The most striking part of Tuesday’s decision is a concurrence written by Judge J. Harvie Wilkinson III, a Reagan appointee. Wilkinson joined the majority opinion, but he wrote separately to express his discomfort with the gun lobby’s strategy of using the courts to increase access to dangerous firearms:
As Heller recognized, there is a balance to be struck here.

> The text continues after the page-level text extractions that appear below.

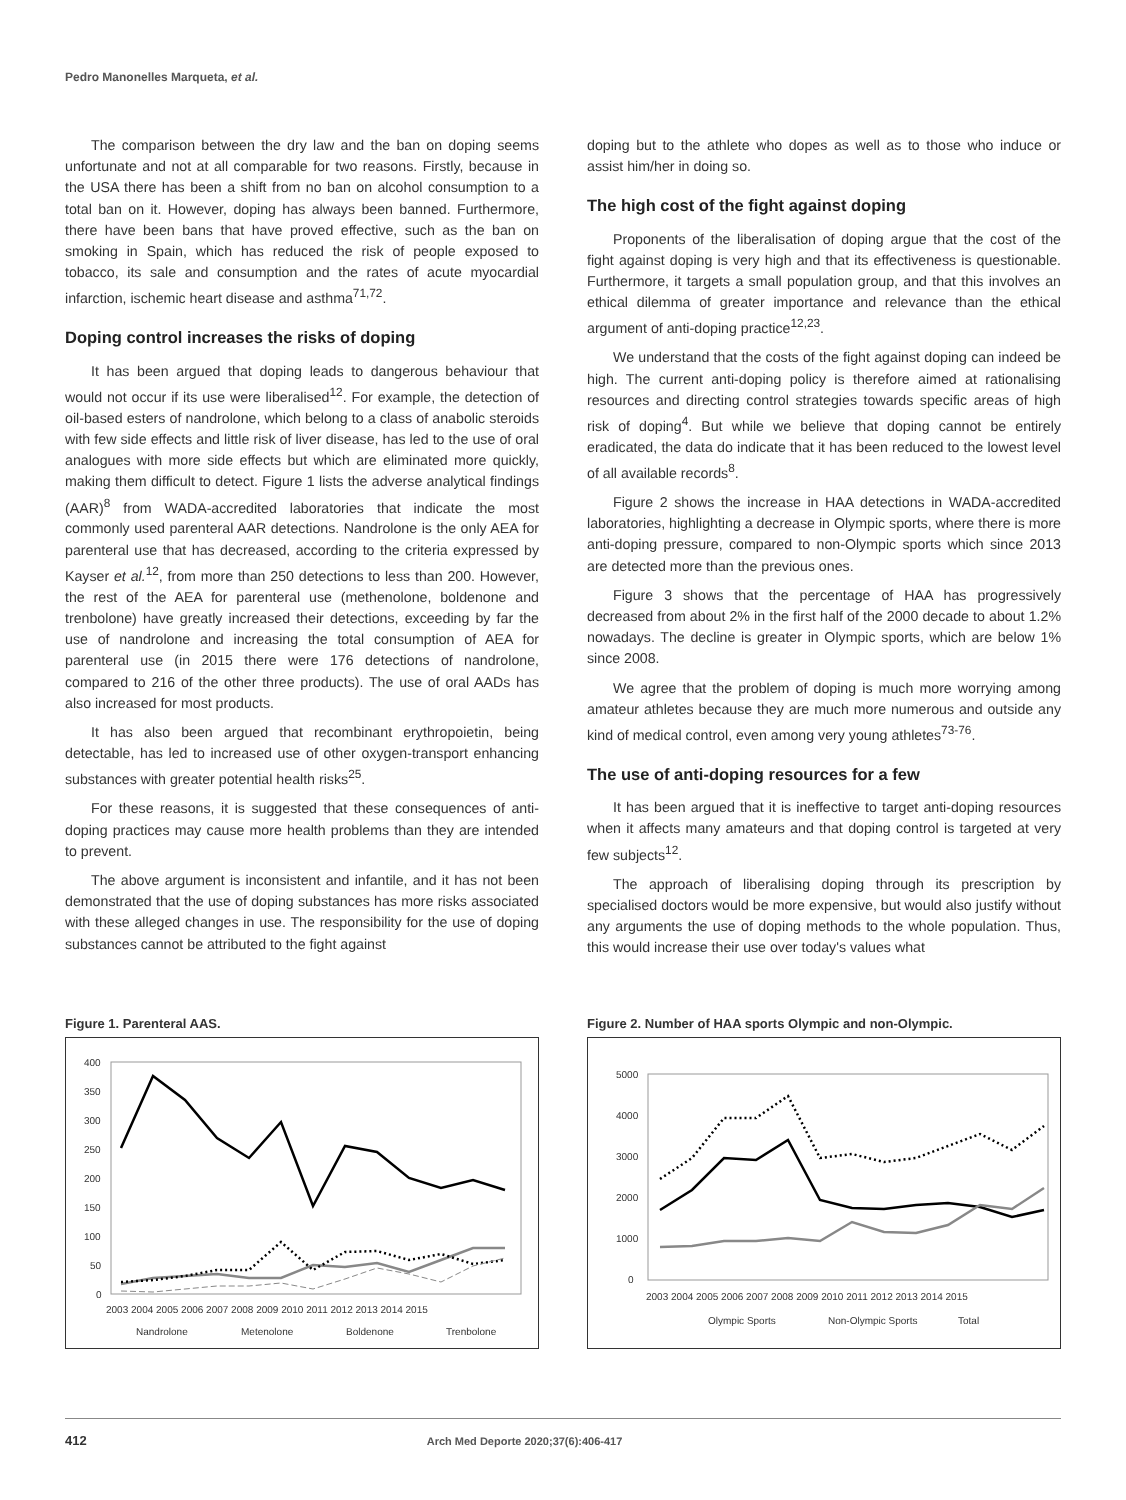Pedro Manonelles Marqueta, et al.
The comparison between the dry law and the ban on doping seems unfortunate and not at all comparable for two reasons. Firstly, because in the USA there has been a shift from no ban on alcohol consumption to a total ban on it. However, doping has always been banned. Furthermore, there have been bans that have proved effective, such as the ban on smoking in Spain, which has reduced the risk of people exposed to tobacco, its sale and consumption and the rates of acute myocardial infarction, ischemic heart disease and asthma<sup>71,72</sup>.
Doping control increases the risks of doping
It has been argued that doping leads to dangerous behaviour that would not occur if its use were liberalised<sup>12</sup>. For example, the detection of oil-based esters of nandrolone, which belong to a class of anabolic steroids with few side effects and little risk of liver disease, has led to the use of oral analogues with more side effects but which are eliminated more quickly, making them difficult to detect. Figure 1 lists the adverse analytical findings (AAR)<sup>8</sup> from WADA-accredited laboratories that indicate the most commonly used parenteral AAR detections. Nandrolone is the only AEA for parenteral use that has decreased, according to the criteria expressed by Kayser et al.<sup>12</sup>, from more than 250 detections to less than 200. However, the rest of the AEA for parenteral use (methenolone, boldenone and trenbolone) have greatly increased their detections, exceeding by far the use of nandrolone and increasing the total consumption of AEA for parenteral use (in 2015 there were 176 detections of nandrolone, compared to 216 of the other three products). The use of oral AADs has also increased for most products.
It has also been argued that recombinant erythropoietin, being detectable, has led to increased use of other oxygen-transport enhancing substances with greater potential health risks<sup>25</sup>.
For these reasons, it is suggested that these consequences of anti-doping practices may cause more health problems than they are intended to prevent.
The above argument is inconsistent and infantile, and it has not been demonstrated that the use of doping substances has more risks associated with these alleged changes in use. The responsibility for the use of doping substances cannot be attributed to the fight against
doping but to the athlete who dopes as well as to those who induce or assist him/her in doing so.
The high cost of the fight against doping
Proponents of the liberalisation of doping argue that the cost of the fight against doping is very high and that its effectiveness is questionable. Furthermore, it targets a small population group, and that this involves an ethical dilemma of greater importance and relevance than the ethical argument of anti-doping practice<sup>12,23</sup>.
We understand that the costs of the fight against doping can indeed be high. The current anti-doping policy is therefore aimed at rationalising resources and directing control strategies towards specific areas of high risk of doping<sup>4</sup>. But while we believe that doping cannot be entirely eradicated, the data do indicate that it has been reduced to the lowest level of all available records<sup>8</sup>.
Figure 2 shows the increase in HAA detections in WADA-accredited laboratories, highlighting a decrease in Olympic sports, where there is more anti-doping pressure, compared to non-Olympic sports which since 2013 are detected more than the previous ones.
Figure 3 shows that the percentage of HAA has progressively decreased from about 2% in the first half of the 2000 decade to about 1.2% nowadays. The decline is greater in Olympic sports, which are below 1% since 2008.
We agree that the problem of doping is much more worrying among amateur athletes because they are much more numerous and outside any kind of medical control, even among very young athletes<sup>73-76</sup>.
The use of anti-doping resources for a few
It has been argued that it is ineffective to target anti-doping resources when it affects many amateurs and that doping control is targeted at very few subjects<sup>12</sup>.
The approach of liberalising doping through its prescription by specialised doctors would be more expensive, but would also justify without any arguments the use of doping methods to the whole population. Thus, this would increase their use over today's values what
Figure 1. Parenteral AAS.
400
350
300
250
200
150
100
50
0
2003 2004 2005 2006 2007 2008 2009 2010 2011 2012 2013 2014 2015
Nandrolone
Metenolone
Boldenone
Trenbolone
Figure 2. Number of HAA sports Olympic and non-Olympic.
5000
4000
3000
2000
1000
0
2003 2004 2005 2006 2007 2008 2009 2010 2011 2012 2013 2014 2015
Olympic Sports
Non-Olympic Sports
Total
412 Arch Med Deporte 2020;37(6):406-417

While courts exist to protect individual rights, we are not the instruments of anyone’s political agenda, we are not empowered to court mass consequences we cannot predict, and we are not impaneled to add indefinitely to the growing list of subjects on which the states of our Union and the citizens of our country no longer have any meaningful say.
Wilkinson also criticized the dissenting judges, as well as the plaintiffs in this case, for attempting to take gun regulation out of democratic sphere almost entirely.
His panegyric to judicial restraint with regard to Second Amendment interpretation is quite moving:
Disenfranchising the American people on this life and death subject would be the gravest and most serious of steps. It is their community, not ours. It is their safety, not ours. It is their lives, not ours. To say in the wake of so many mass shootings in so many localities across this country that the people themselves are now to be rendered newly powerless, that all they can do is stand by and watch as federal courts design their destiny—this would deliver a body blow to democracy as we have known it since the very founding of this nation.
In urging us to strike this legislation, appellants would impair the ability of government to act prophylactically. More and more under appellants’ view, preventive statutory action is to be judicially forbidden and we must bide our time until another tragedy is inflicted or irretrievable human damage has once more been done.
I may be dating myself, but Wilkinson was a young professor at the University of Virginia School of Law when I was a law student.